ACCP Issues New Guidelines for Lung Cancer Screening

Roxanne Nelson

May 07, 2013

New guidelines from the American College of Chest Physicians (ACCP) recommend that patients at a high risk for lung cancer be offered screening.

In their third edition of evidence-based lung cancer guidelines, Diagnosis and Management of Lung Cancer, 3rd ed: American College of Chest Physicians Evidence-Based Clinical Practice Guidelines, the ACCP recommends that patients who face a significant risk of developing lung cancer due to age and smoking history be offered low-dose, computed tomography (LDCT) scanning.

These recommendations are based on a systematic review of the data that demonstrates reduction in lung cancer-specific mortality when screening is conducted in an organized program.
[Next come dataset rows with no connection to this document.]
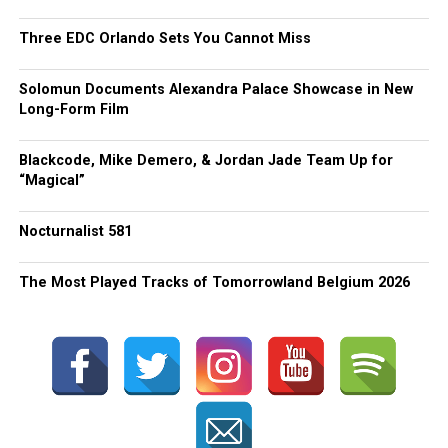
Three EDC Orlando Sets You Cannot Miss
Solomun Documents Alexandra Palace Showcase in New
Long-Form Film
Blackcode, Mike Demero, & Jordan Jade Team Up for
“Magical”
Nocturnalist 581
The Most Played Tracks of Tomorrowland Belgium 2026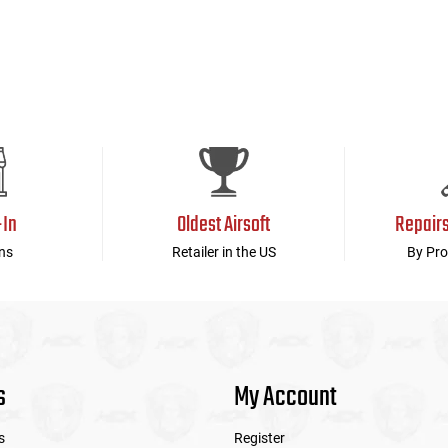
-In
Oldest Airsoft
Repair
ns
Retailer in the US
By Pro
s
My Account
s
Register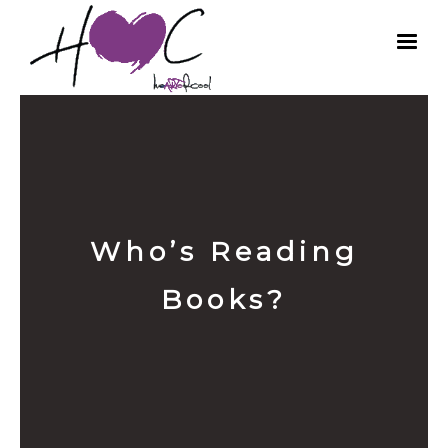
Who’s Reading
Books?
This is a clear change from the prior edition of the guidelines, released in 2007, when this evidence was not yet available.

The guidelines have been published as a special supplement to the May issue of Chest.
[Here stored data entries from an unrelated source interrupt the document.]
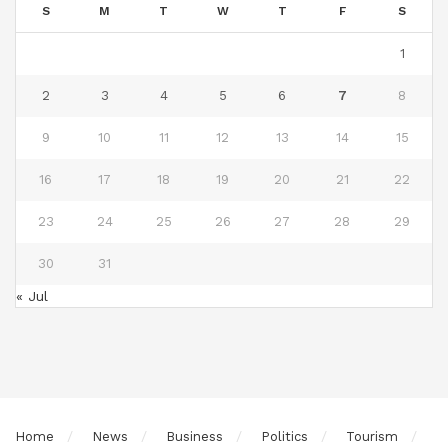
S
M
T
W
T
F
S
1
2
3
4
5
6
7
8
9
10
11
12
13
14
15
16
17
18
19
20
21
22
23
24
25
26
27
28
29
30
31
« Jul
Home
News
Business
Politics
Tourism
The new guidelines cover evidence to support lung cancer screening in this population, and how it can reduce the mortality from lung cancer deaths among individuals at elevated risk of developing the disease. They also document the advances of the past 5 years in the area of tobacco, including the benefits of smoking cessation in patients who already have lung cancer.
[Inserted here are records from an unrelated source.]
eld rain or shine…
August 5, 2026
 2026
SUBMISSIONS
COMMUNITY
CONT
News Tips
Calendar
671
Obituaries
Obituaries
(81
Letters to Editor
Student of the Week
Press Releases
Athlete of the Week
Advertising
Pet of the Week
"Our new lung cancer guidelines take into account the many advances and new information in the field by providing comprehensive and nuanced recommendations related to prevention, screening, diagnosis, staging, and medical and surgical treatments," said Guideline Panel Chair, W. Michael Alberts, MD, MBA, FCCP, in a statement.

It also showcases the importance of multidisciplinary, team-based care when it comes to effective lung cancer treatment — collaborative decisions based on collective knowledge provide the most comprehensive patient-focused care," added Dr. Alberts, from Moffitt Cancer Center, Tampa, Florida.

Joins Other Organizations

As previously reported by Medscape Medical News, a growing number of associations and organizations have been publishing updated guidelines that reflect the evidence that supports screening in high-risk groups. For example, the American Cancer Society released updated guidelines earlier this year on lung cancer screening that concluded that there is now sufficient evidence for screening with LDCT in certain high-risk individuals.

The National Comprehensive Cancer Network came out in favor of lung cancer screening in a new set of guidelines, also recommending the use of LDCT in select patients at high risk for the disease. Their guidelines, issued in 2011, made them the first professional organization to perform this comprehensive review and update their recommendations in light of all the evidence.

Complex Interplay

The ACCP guidelines note that lung cancer screening is "a complex interplay of an individual's risk and many other key factors, including how LDCT scanning is performed and interpreted by the team." In addition, there must be an appropriate balance of benefit with concerns associated with lung cancer, radiation, and observation of incidental nodules.

Their guidelines also call for establishing a registry designed to assist in addressing the large number of questions that still remain unanswered, as well as those that will arise as screening is implemented. Additionally, the guidelines call for establishment of quality metrics so that benefits are optimized, and harm is kept low.

"Lung cancer screening offers a potential benefit for select individuals, but it is not a substitute for stopping smoking," said Frank Detterbeck, MD, FCCP, from Yale University, New Haven, Connecticut, and vice-chair of the guidelines panel. "However, screening is not a scan, it is a process."

In a statement, Dr. Detterbeck added that "education on screening is the key to overcoming misconceptions and misguided fears. The guidelines include recommendations that help the patient and physician with the decision process. It provides a structure that gives a clearer interpretation of what we know and what we can only speculate."